Ich denke du musst EJB's verwenden, wenn du Jar-Übergreifend arbeiten willst ... mit CDI wirst du da nix.

Du musst also anstatt @Named .... @Stateless bzw. @Statefull verwenden und anstatt @Inject ... @EJB

Allerdings solltest Du dich dann auch in das Thema EJB's einlesen, falls nicht schon getan.


----------



## Sym (23. Okt 2012)

Eigentlich funktionieren CDIs auch Jar-übergreifend. Ich weiß allerdings nicht, ob das in einem EAR klappt, kenne aber keinen Grund, warum dies nicht funktionieren sollte. Wie sieht denn der Inhalt Deiner beans.xml aus?


----------



## FArt (25. Okt 2012)

JBoss 7 arbeitet sehr modular. Du musst noch Abhängigkeiten zwischen den Modulen (Artefakten, ...) definieren. 
EJBs nur dort verwenden, wo es sinnvoll ist.


----------



## Sym (25. Okt 2012)

Du meinst über die application.xml?

Stimmt, ich könnte mir vorstellen, dass den CDIs aufgrund der unterschiedlichen Classloader nicht in den WARs befunden werden.

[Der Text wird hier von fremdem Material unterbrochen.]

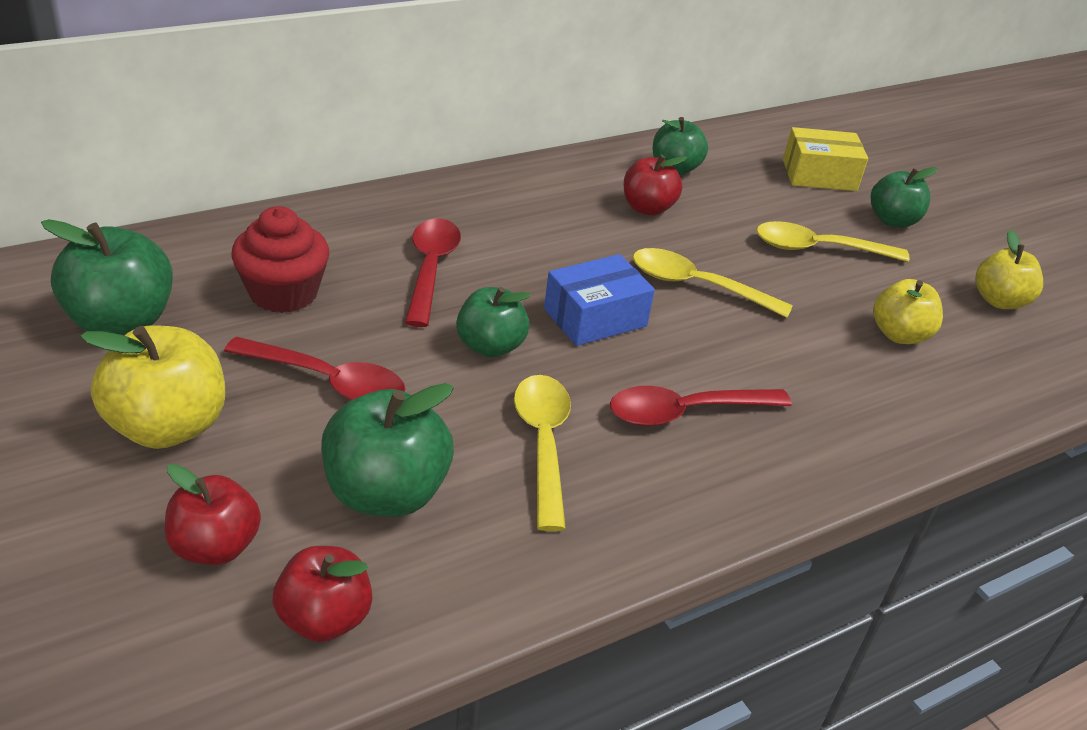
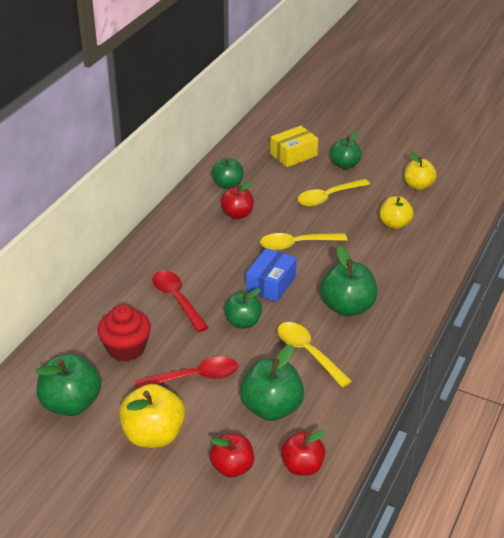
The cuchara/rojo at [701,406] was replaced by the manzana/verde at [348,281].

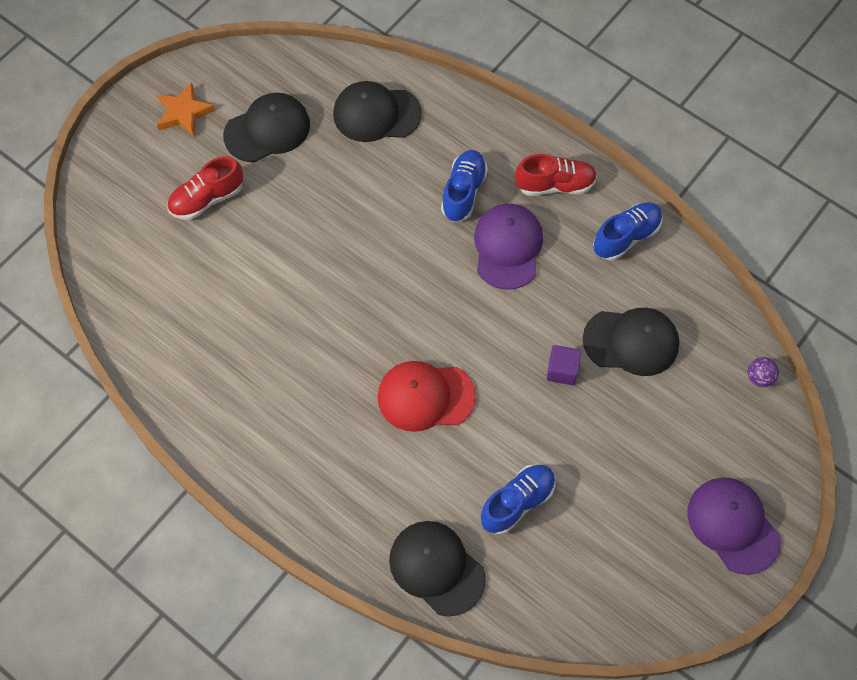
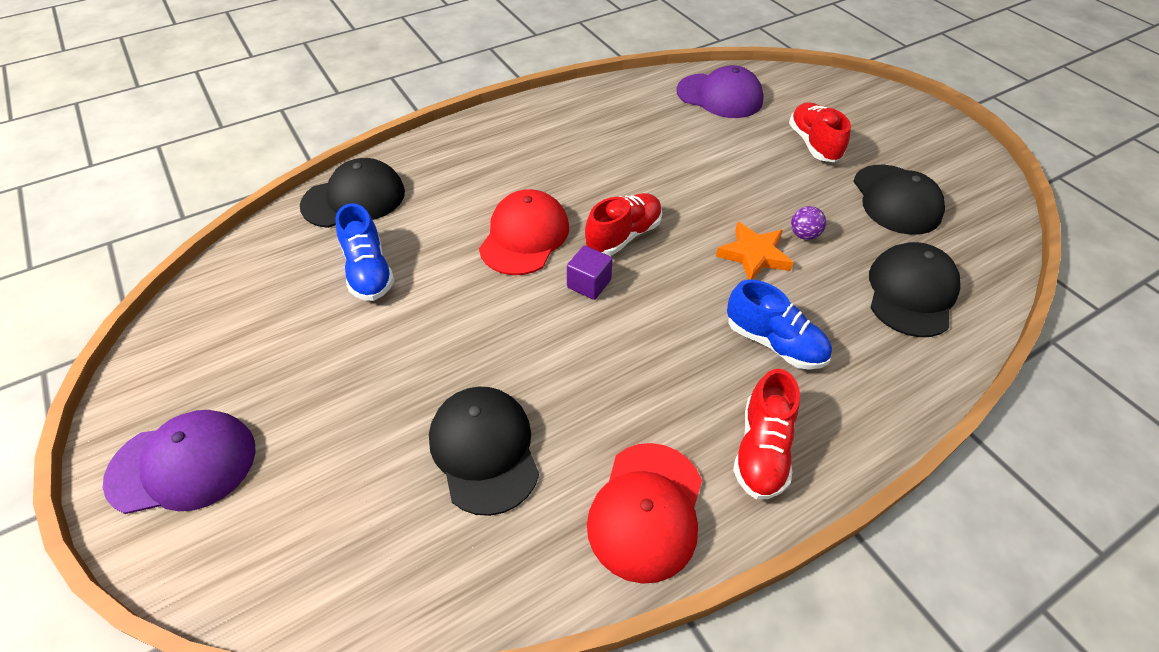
The estrella/naranja moved from [186,109] to [755,251]. The zapato/azul at [628,231] was replaced by the gorra/rojo at [644,513]. The gorra/morado moved from [508,247] to [720,91]. The gorra/negro at [631,342] turned 135 degrees clockwise. The cubo/morado moved from [563,365] to [590,272]. The pelota/morado moved from [763,372] to [808,223]. The zapato/rojo at [623,224] appeared.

Allerdings gibt es auch einem CDI Scanner, den könnte man sicherlich auch nutzen. Aber FArts Weg klingt vernünftig.


----------



## FArt (25. Okt 2012)

Sym hat gesagt.:


> Du meinst über die application.xml?


Nein. Verschiedene Lösungsansätze für verschiedene Belange. Am besten mit Google suchen: JBoss 7 dependencies... mit dem Wissen kommt man schon sehr weit...


----------



## Sym (25. Okt 2012)

Ah alles klar. Ich arbeite nur mit WARs, seit ich CDI einsetze. Aber der TO hat sich länger nicht mehr gemeldet. Vielleicht hat er es alleine hinbekommen oder es ist nicht mehr interessant.


----------



## eagle1985 (15. Nov 2012)

Hallo zusammen

danke an alle für die Hilfe.
War leider lengers nicht mehr im Forum online, deshalb habe ich eure Antworten erst heute gelseen...

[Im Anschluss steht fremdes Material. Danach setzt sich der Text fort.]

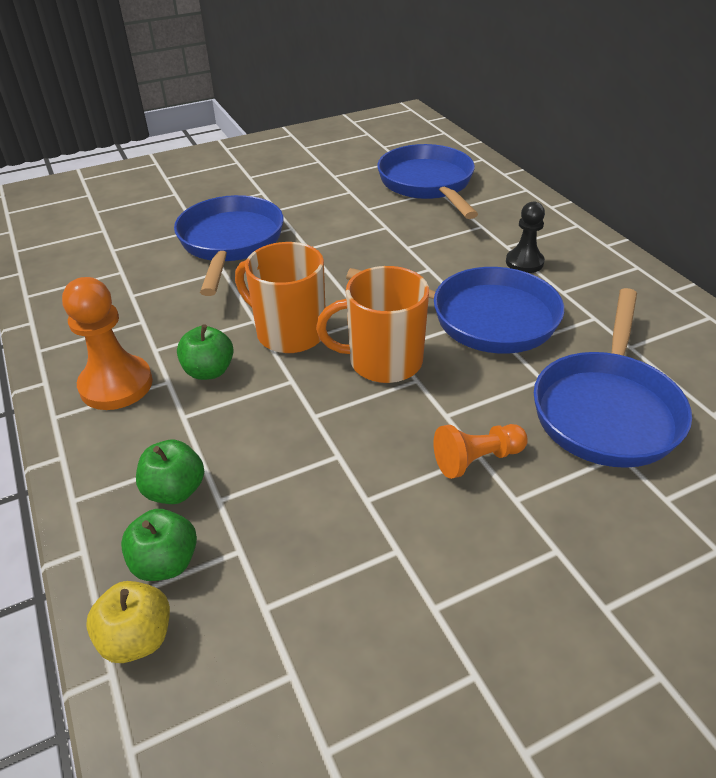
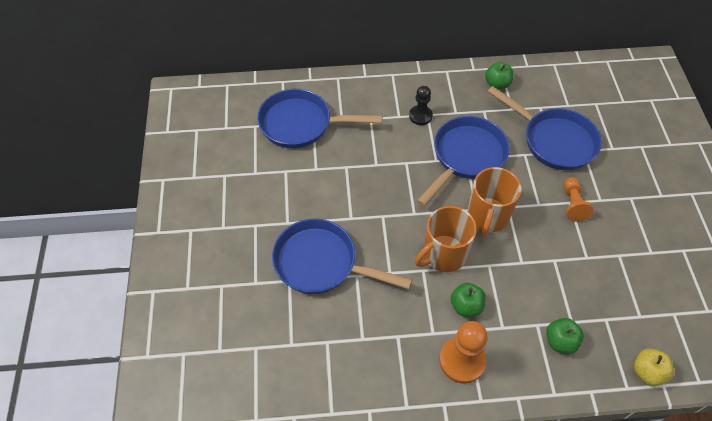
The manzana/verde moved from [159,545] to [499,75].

Habs irgendwann selber hingekriegt, war ein Problem mit den Dependencies...


----------



## FArt (15. Nov 2012)

eagle1985 hat gesagt.:


> Habs irgendwann selber hingekriegt, war ein Problem mit den Dependencies...



Beschreibe doch noch kurz deine Lösung bzw. verlinke den Teil auf die Doku, damit auch jemand was davon hat, der diesen Thread über die Suche findet, weil er auch so ein Problem hat.


----------